Maybe less useful, but in fiction, Ted Chiang's 'Division by Zero'[1] is a fascinating window into a human response to such a discovery as Gödel's, because it's not /just/ about math. Major breakthroughs in theory often have deep philosophical consequences as well, and the ramifications can readily break whole worldviews for those who actually and acutely understand what they've found.
I don't know whether Georg Cantor's investigations into higher infinities were related to his psychiatric difficulties, but I would surely have struggled with my sanity if I had been doing that work.
Having poor social skills != mental illness. Some people with poor social skills have no mental illness, and some mentally-ill people have excellent social skills.
The article is behind a paywall so I didn't get to read the whole thing, but the little I did read suggests that Godel's accomplishment is intertwined with his mental illness. It is tempting to romanticize people's mental illness and make it out as a strength that allowed to them to accomplish great intellectual feats, but as far as all evidence goes, mental illness absolutely hinders one's mental capacity and works against it, rather than something that assists it.
Please show me this evidence.
What I know is that great things often require someone working obsessively hard. Which mental illness can lead to.
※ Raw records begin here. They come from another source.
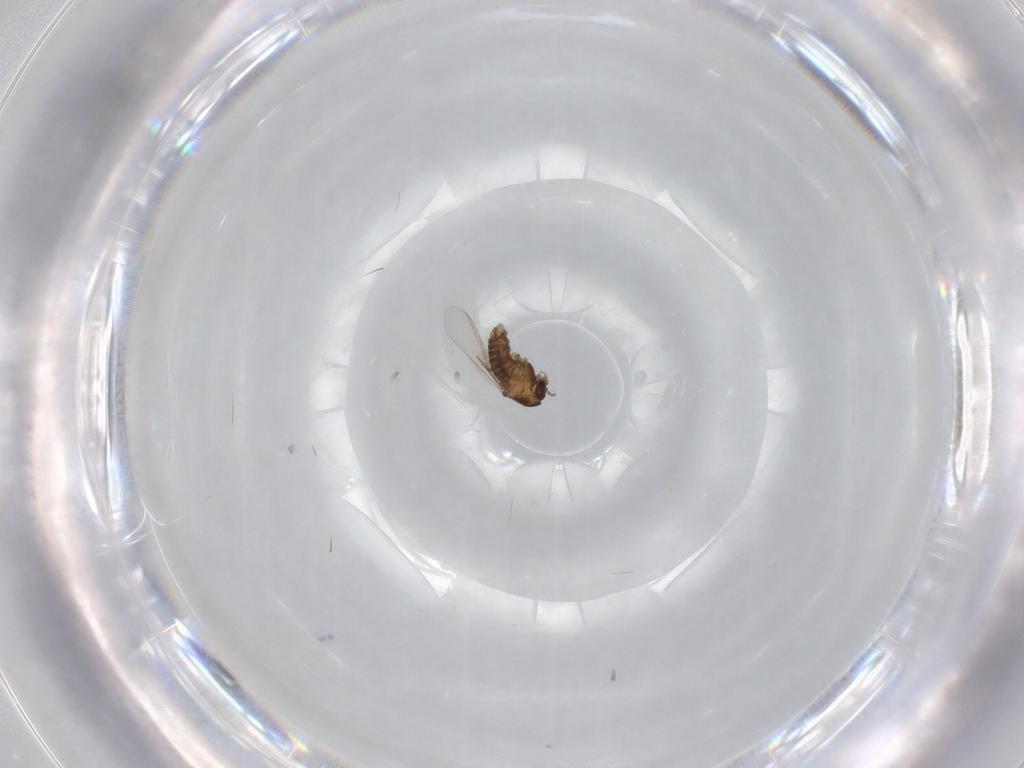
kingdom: Animalia
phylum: Arthropoda
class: Insecta
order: Diptera
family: Chironomidae
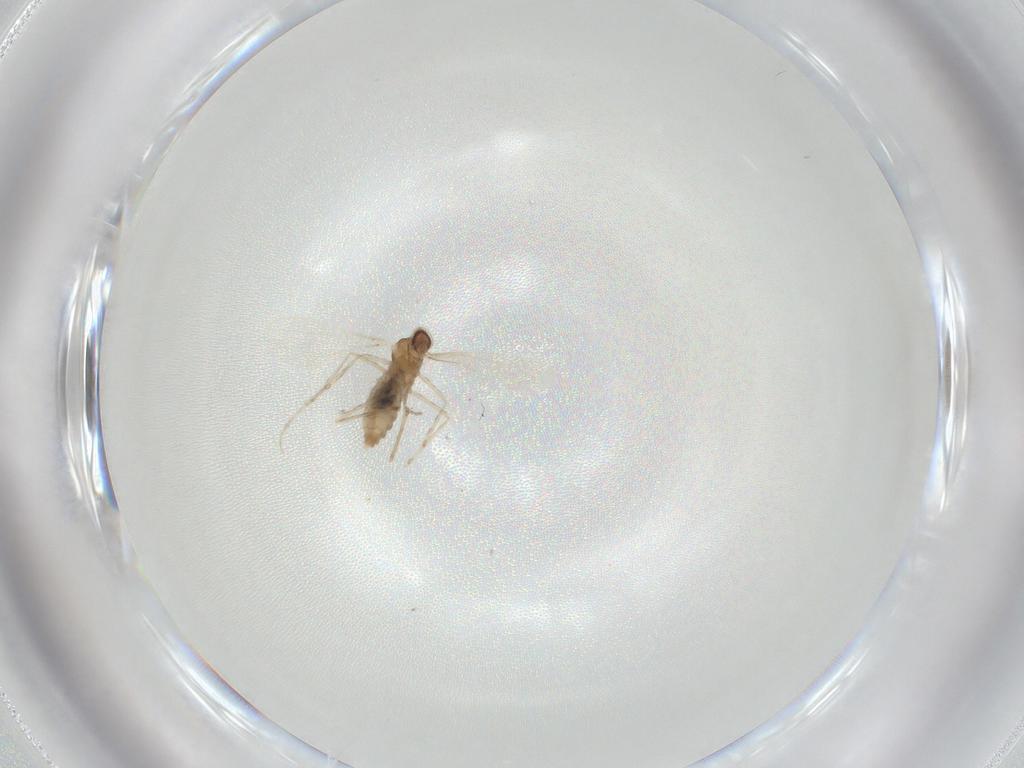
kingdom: Animalia
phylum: Arthropoda
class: Insecta
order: Diptera
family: Cecidomyiidae
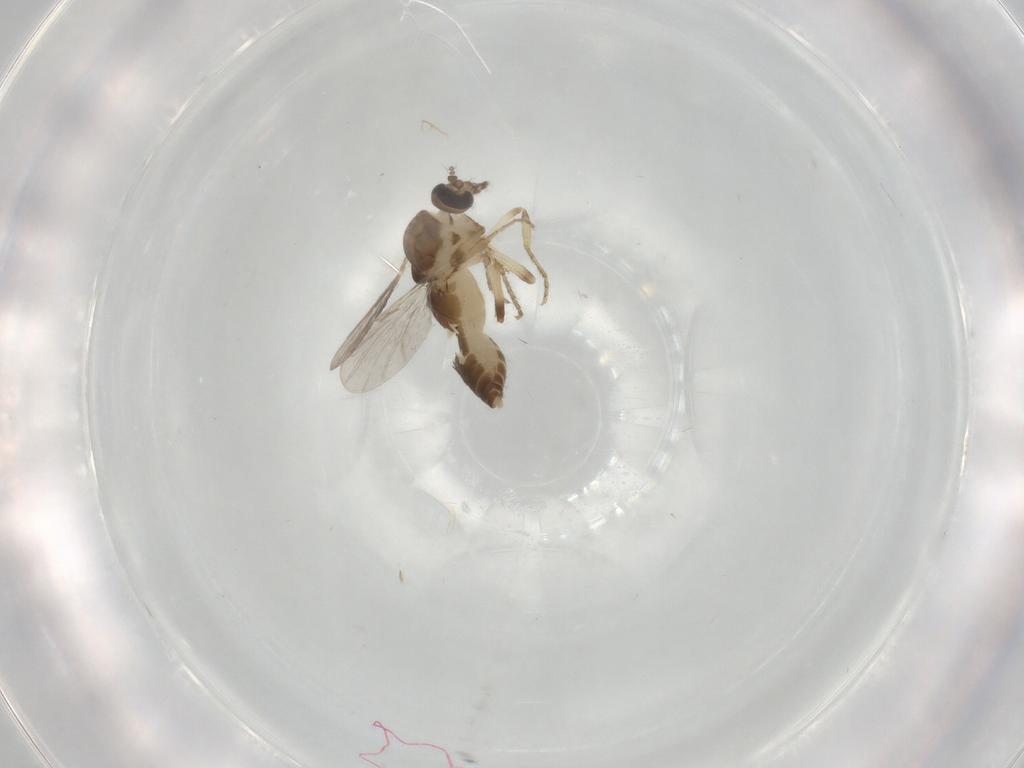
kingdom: Animalia
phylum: Arthropoda
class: Insecta
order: Diptera
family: Ceratopogonidae
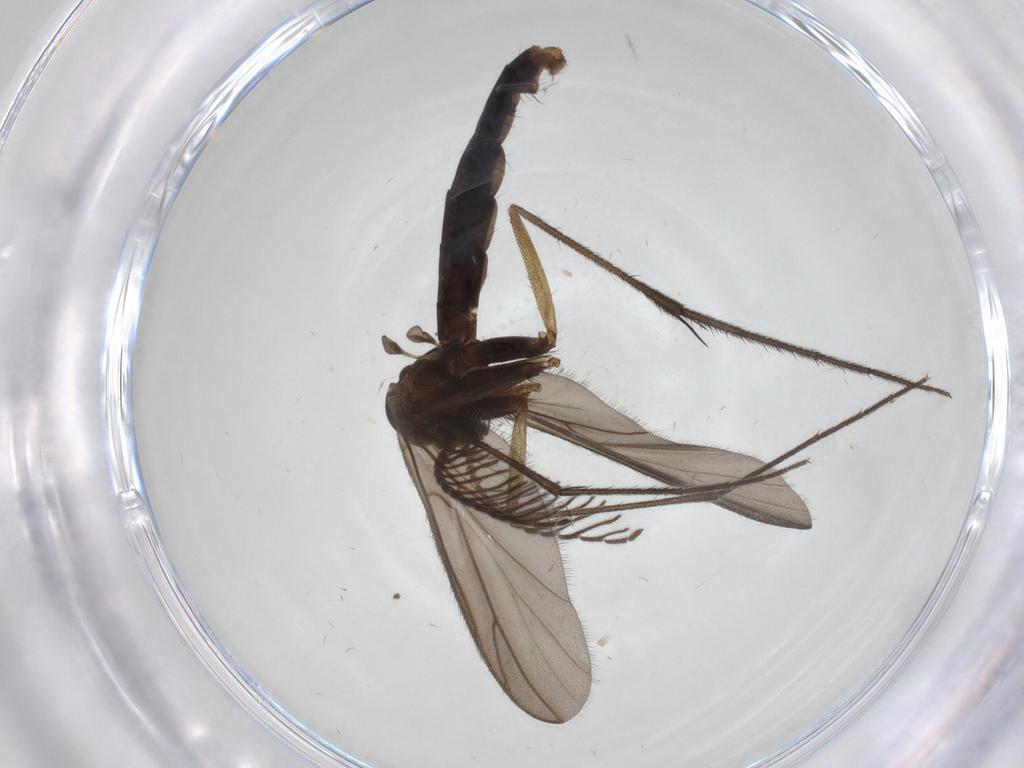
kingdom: Animalia
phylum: Arthropoda
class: Insecta
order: Diptera
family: Ditomyiidae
For example people with Asperger's can often work much harder, and have successfully lead teams. Examples include Alan Turing during the Enigma Project, and Elon Musk today. Bipolar is often nicknamed "the CEO disease" because so many leaders have it. Ted Turner and Winston Churchill are examples. In a UK survey, fully 40% of entrepreneurs suffered from dyslexia, with Richard Branson being the best known example.
No, mental illness does not make you magically smart. Yes, it is a disadvantage. But there is no reason to believe that having to work with a team will stop people with mental illness from rising to the pinnacle of intellectual performance.